- **Job item**
Going down the data below, set down exactly the line with "Progressive Activist, please start." and each line after it through the line with "Thank you for your question."; no other lines.

- **Information shown**
==========

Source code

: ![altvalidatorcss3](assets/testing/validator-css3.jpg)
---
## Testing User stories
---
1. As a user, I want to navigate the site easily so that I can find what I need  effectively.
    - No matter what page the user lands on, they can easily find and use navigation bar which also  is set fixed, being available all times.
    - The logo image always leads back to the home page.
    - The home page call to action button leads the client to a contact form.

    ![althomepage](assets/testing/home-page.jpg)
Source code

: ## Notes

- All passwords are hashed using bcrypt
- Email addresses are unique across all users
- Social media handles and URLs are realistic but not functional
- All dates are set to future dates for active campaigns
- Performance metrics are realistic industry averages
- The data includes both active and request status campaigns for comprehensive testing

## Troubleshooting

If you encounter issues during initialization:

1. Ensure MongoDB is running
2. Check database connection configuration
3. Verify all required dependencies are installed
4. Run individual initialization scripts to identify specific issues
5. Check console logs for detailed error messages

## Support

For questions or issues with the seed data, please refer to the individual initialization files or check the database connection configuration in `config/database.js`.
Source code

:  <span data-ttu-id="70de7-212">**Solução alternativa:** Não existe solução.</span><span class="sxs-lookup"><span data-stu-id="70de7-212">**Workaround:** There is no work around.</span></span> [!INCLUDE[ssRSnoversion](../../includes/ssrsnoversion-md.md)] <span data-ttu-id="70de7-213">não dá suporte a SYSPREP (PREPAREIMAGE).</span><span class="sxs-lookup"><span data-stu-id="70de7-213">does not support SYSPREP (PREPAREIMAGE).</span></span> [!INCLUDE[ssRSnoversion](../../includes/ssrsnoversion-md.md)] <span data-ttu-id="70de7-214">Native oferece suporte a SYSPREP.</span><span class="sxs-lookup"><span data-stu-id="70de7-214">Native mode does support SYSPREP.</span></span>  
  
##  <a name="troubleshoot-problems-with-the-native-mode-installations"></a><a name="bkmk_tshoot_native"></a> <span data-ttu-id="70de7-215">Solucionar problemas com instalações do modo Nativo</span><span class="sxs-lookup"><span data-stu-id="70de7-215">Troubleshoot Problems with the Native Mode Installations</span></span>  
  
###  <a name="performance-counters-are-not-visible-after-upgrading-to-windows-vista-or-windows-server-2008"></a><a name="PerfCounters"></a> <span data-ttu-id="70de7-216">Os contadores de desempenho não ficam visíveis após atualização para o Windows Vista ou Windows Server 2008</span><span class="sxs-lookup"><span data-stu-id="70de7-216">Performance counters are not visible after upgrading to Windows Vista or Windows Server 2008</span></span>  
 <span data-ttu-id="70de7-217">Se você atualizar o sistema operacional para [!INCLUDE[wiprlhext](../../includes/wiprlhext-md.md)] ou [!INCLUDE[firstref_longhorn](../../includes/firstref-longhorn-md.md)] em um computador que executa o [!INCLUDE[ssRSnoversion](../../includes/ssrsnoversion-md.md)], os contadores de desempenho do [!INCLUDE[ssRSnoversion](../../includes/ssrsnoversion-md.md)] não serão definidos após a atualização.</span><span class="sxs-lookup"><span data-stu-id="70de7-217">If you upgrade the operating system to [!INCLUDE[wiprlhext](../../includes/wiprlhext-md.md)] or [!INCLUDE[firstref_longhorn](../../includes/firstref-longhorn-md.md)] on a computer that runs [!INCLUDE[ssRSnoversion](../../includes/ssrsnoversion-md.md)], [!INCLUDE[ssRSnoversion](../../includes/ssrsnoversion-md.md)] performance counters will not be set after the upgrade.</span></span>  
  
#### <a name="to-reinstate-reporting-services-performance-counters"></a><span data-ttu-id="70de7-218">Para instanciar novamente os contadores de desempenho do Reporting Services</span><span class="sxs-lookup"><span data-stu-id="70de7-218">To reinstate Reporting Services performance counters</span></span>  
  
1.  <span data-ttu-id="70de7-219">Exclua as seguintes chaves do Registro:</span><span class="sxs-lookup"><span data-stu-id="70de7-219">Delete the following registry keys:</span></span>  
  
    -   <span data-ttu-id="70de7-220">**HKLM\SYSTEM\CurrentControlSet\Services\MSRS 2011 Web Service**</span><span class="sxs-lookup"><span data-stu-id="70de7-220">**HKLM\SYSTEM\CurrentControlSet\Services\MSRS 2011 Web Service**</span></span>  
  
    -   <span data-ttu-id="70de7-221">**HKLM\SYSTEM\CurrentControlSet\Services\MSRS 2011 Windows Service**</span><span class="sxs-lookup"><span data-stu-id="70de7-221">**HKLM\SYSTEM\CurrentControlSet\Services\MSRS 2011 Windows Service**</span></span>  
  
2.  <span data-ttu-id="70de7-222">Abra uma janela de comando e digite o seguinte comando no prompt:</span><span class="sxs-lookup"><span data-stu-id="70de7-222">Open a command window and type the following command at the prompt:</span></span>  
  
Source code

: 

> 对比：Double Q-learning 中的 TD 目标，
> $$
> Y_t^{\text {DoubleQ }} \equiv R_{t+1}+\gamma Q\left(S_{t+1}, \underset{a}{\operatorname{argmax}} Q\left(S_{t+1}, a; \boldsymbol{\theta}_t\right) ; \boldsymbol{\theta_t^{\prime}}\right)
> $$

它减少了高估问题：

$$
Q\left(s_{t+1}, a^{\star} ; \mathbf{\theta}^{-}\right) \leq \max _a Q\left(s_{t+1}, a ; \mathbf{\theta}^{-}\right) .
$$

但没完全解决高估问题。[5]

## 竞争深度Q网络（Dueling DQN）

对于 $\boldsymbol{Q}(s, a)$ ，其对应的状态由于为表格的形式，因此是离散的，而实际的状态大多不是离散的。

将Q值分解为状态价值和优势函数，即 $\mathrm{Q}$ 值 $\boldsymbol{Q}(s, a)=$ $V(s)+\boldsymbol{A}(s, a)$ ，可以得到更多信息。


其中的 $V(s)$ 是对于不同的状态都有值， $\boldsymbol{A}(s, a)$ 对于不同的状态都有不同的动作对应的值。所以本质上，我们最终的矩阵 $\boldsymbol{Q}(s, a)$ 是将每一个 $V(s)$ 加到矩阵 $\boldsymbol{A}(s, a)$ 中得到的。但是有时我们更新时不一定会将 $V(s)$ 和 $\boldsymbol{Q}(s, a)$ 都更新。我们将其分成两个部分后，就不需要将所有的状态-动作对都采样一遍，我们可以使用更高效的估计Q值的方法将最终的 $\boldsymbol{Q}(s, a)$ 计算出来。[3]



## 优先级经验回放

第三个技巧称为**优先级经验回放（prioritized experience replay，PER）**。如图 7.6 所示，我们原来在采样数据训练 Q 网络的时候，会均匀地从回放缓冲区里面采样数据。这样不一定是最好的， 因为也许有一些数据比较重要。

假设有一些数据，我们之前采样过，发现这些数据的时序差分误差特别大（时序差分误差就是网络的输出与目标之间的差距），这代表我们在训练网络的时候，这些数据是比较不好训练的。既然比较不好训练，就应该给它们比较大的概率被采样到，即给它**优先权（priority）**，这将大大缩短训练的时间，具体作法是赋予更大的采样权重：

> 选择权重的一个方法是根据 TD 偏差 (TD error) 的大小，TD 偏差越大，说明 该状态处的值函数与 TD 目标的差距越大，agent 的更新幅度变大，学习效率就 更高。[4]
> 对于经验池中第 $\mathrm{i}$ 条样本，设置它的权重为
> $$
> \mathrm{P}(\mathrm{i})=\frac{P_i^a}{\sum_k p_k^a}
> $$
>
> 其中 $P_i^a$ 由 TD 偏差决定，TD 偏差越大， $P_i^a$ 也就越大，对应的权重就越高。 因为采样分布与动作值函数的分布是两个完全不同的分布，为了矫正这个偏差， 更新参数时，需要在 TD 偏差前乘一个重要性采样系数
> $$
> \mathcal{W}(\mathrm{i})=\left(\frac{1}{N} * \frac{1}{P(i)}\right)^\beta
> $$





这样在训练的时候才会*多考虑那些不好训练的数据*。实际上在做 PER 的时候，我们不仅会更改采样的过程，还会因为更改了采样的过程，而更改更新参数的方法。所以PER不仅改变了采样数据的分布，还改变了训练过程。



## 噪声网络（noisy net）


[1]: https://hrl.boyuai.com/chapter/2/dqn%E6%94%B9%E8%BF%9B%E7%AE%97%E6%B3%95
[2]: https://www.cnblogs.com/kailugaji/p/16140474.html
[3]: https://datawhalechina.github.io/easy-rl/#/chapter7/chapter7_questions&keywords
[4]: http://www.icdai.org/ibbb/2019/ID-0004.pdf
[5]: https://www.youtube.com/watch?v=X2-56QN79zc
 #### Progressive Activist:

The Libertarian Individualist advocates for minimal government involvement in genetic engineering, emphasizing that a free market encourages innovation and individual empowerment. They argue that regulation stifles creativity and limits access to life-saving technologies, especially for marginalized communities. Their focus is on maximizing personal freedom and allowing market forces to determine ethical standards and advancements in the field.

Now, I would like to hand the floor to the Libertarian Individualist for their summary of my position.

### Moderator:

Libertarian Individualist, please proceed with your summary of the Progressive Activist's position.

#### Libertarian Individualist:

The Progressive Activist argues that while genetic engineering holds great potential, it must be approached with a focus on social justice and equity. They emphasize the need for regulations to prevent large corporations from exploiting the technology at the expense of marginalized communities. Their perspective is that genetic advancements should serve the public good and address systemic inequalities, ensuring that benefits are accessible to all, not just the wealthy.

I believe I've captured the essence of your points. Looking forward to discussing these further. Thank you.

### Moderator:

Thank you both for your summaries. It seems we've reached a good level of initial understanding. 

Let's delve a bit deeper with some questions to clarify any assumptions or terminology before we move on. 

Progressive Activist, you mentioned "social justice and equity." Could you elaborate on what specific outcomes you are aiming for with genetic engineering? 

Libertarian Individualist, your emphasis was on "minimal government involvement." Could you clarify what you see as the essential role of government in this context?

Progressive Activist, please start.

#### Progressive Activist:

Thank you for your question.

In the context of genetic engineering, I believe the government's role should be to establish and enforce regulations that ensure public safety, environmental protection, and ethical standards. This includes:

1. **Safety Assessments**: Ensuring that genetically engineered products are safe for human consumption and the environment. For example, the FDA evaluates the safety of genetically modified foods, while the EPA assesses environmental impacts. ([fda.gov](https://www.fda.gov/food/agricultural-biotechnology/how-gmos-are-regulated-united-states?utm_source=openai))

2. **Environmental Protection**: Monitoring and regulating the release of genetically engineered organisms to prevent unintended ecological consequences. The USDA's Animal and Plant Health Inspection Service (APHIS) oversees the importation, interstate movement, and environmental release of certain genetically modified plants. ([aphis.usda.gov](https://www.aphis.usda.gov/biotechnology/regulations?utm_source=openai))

==========

- **Exercise answer**
Progressive Activist, please start.

#### Progressive Activist:

Thank you for your question.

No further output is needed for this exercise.